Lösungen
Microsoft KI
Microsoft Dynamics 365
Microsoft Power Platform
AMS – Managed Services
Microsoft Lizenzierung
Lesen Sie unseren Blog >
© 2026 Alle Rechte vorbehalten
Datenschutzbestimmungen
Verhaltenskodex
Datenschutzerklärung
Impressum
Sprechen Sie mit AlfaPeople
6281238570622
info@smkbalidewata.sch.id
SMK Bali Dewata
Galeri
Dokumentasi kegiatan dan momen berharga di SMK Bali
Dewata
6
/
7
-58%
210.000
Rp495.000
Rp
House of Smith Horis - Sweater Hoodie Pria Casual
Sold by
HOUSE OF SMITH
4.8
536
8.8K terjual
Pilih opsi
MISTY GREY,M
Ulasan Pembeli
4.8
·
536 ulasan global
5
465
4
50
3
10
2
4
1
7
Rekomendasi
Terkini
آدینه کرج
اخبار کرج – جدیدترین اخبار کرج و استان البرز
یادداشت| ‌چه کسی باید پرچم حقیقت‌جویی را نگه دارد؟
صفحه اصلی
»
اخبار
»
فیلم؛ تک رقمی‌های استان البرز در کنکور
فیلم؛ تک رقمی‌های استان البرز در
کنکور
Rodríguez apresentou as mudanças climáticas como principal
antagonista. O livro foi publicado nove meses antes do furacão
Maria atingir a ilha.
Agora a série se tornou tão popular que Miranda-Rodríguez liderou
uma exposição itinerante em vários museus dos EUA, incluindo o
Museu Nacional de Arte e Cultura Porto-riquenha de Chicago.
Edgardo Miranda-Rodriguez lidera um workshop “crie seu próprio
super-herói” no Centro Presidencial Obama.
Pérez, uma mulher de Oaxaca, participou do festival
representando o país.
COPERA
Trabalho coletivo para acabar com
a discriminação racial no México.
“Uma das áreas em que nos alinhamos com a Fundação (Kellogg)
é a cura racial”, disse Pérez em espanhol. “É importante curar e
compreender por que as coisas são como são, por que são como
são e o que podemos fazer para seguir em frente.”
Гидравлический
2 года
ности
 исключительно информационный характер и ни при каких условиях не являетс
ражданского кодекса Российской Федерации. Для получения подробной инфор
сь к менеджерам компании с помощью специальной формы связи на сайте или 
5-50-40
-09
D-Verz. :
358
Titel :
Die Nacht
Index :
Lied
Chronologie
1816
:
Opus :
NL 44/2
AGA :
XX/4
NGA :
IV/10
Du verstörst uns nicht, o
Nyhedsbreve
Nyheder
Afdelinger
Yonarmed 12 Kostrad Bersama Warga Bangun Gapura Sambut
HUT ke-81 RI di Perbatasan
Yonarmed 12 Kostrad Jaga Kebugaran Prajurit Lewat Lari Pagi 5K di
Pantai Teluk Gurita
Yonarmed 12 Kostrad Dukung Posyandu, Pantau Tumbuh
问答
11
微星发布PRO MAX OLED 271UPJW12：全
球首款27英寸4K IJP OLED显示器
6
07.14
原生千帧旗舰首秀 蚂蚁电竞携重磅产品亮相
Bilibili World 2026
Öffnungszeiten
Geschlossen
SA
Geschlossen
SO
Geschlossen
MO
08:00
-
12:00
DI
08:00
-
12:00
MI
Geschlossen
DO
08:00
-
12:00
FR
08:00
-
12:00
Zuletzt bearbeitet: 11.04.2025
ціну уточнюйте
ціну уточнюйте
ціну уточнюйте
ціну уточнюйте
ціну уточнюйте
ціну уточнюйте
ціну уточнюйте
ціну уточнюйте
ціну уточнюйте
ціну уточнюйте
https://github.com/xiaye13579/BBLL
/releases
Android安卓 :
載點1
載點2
==
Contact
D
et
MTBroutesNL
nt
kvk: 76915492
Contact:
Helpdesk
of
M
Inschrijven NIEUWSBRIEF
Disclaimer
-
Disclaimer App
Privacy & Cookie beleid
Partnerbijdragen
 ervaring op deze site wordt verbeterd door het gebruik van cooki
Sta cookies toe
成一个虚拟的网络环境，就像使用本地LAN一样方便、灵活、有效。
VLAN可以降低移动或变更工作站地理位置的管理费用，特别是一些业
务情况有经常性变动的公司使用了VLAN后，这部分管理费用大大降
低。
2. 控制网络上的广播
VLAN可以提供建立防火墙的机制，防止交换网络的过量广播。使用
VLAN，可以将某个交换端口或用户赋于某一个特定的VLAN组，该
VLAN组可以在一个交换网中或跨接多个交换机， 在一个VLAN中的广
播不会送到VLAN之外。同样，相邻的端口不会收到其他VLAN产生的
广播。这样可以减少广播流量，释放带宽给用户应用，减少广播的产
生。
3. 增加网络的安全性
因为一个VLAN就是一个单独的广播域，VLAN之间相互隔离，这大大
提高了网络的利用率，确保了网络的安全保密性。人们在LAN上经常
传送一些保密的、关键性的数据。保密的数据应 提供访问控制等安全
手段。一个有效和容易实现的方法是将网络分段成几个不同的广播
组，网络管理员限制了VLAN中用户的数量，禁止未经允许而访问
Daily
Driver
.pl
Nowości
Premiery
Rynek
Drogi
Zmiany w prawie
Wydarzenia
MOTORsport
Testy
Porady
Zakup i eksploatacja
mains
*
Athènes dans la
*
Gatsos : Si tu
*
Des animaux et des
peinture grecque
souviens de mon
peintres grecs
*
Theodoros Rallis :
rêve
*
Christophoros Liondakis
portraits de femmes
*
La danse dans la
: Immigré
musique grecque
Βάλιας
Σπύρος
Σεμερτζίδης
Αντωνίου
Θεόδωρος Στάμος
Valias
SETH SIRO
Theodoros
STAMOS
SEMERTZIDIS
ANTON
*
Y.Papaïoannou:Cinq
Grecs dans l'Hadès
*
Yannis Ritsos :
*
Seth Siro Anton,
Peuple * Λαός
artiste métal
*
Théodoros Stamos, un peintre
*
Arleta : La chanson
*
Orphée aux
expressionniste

EXERCISE PROMPT: Pull out every line in the entries above that contains the word "Yonarmed", matching its case exactly.

ANSWER FOR THE TASK:
Yonarmed 12 Kostrad Bersama Warga Bangun Gapura Sambut
Yonarmed 12 Kostrad Jaga Kebugaran Prajurit Lewat Lari Pagi 5K di
Yonarmed 12 Kostrad Dukung Posyandu, Pantau Tumbuh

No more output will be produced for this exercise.